I hope that the following ideas will inspire you, and the related links will give you the tools you need to live more healthfully, naturally and sustainably in the coming year.
1. Cook From Scratch and Meal Plan
For those of us who rely on packaged, convenience foods and eating out, this can seem like a challenging resolution to adopt, but your health, your wallet, and the environment will thank you for it.
From farm to factory to store to your table, processed, packaged foods are dripping in wasted energy, oil, water and trees. In fact, worldwide, we waste about 40% of all our food! Sadly, most of it is lost between the grocery store and our kitchen trash can (or hopefully, compost bin.)
Additionally, most convenience foods are extremely high in calories, sodium, fat and sugar, and very low in vitamins and minerals. Some also contain preservatives, artificial colors, and other questionable additives. It’s no wonder that anyone consuming a Standard Western Diet for long tends to have health problems!
The solution is eating fresh, whole fruits, vegetables, starches and proteins that still have their nutrition intact—which means cooking from scratch.
Making Cooking from Scratch Easy
There are a few ways to make cooking from scratch much easier:
Having something home-made ready to go in the fridge or freezer is priceless on those nights when you are just too tired or too harried to cook. Start with batch-cooking just one or two days a week, or a session every weekend, and then work up from there.
If you’re really new to meal planning, or if you are starting a new diet like gluten-free or vegetarian, a customizable meal planning app like RealPlans can take all the headache out of planning, shopping, prepping and cooking—and prevent food waste, too!
If cooking from scratch has a steep learning curve for you (or if you just can’t be bothered), there are many meal preparation services like Daily Harvest, SunBasket or HelloFresh which deliver whole food ingredients to suit your dietary preferences, pre-chopped and with complete cooking instructions. There may also be small businesses providing meal services in your city as well.
Meal services cost a little more than shopping and preparing everything yourself, but they can give you significantly healthier options than processed or restaurant food, and help you learn to cook.
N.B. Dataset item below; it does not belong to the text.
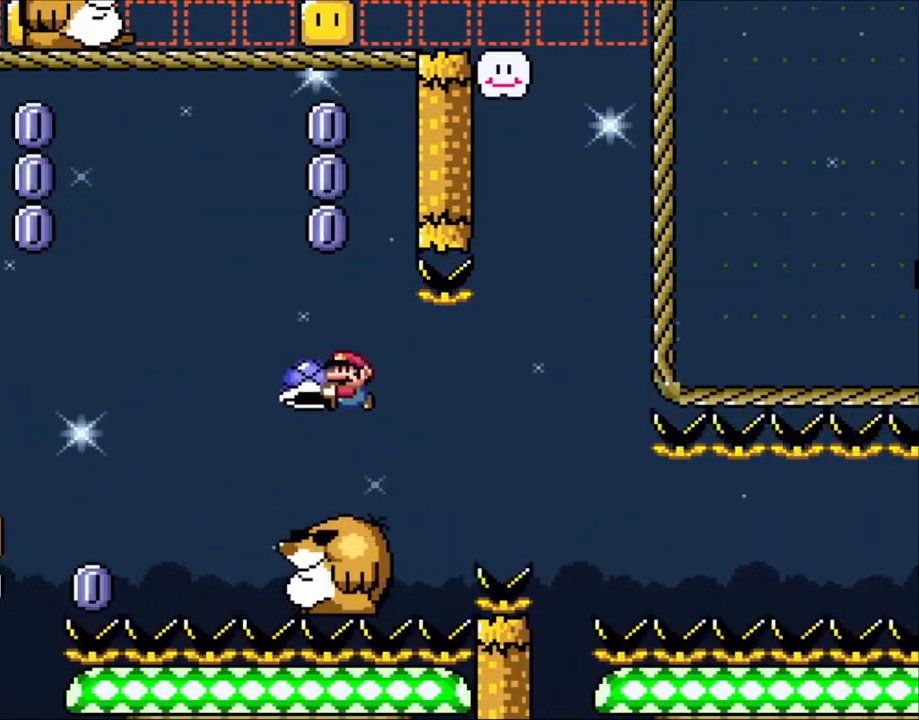
{"buttons": ["Y"], "events": [[183, "B", "up"], [200, "DPAD_LEFT", "up"], [200, "DPAD_UP", "down"], [250, "DPAD_RIGHT", "down"], [250, "DPAD_UP", "up"], [383, "DPAD_RIGHT", "up"]]}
2. Eat Local and Organic as Much as Possible
There is no doubt that organic food costs a bit more up front, but this is money well spent because your food will be more nutritious and you won’t have to worry about the health effects of years of eating GMOs, toxic pesticides, or sewage sludge with your food.
Plus you can be sure that your food was grown in a way that helped protect and enhance the ecosystem it was grown in. And if your food is also locally grown, then you can be sure that it is also supporting your local farmers, local ecosystem, and local economy, too.
Making Eating Organic Easy
You can get organic food at a significantly cheaper price if you:
Of course, if you have the space and time for it, starting an organic garden is perhaps the best way to help reduce your food costs and improve your nutrition. You actually need less than an acre of land to grow all you need to eat.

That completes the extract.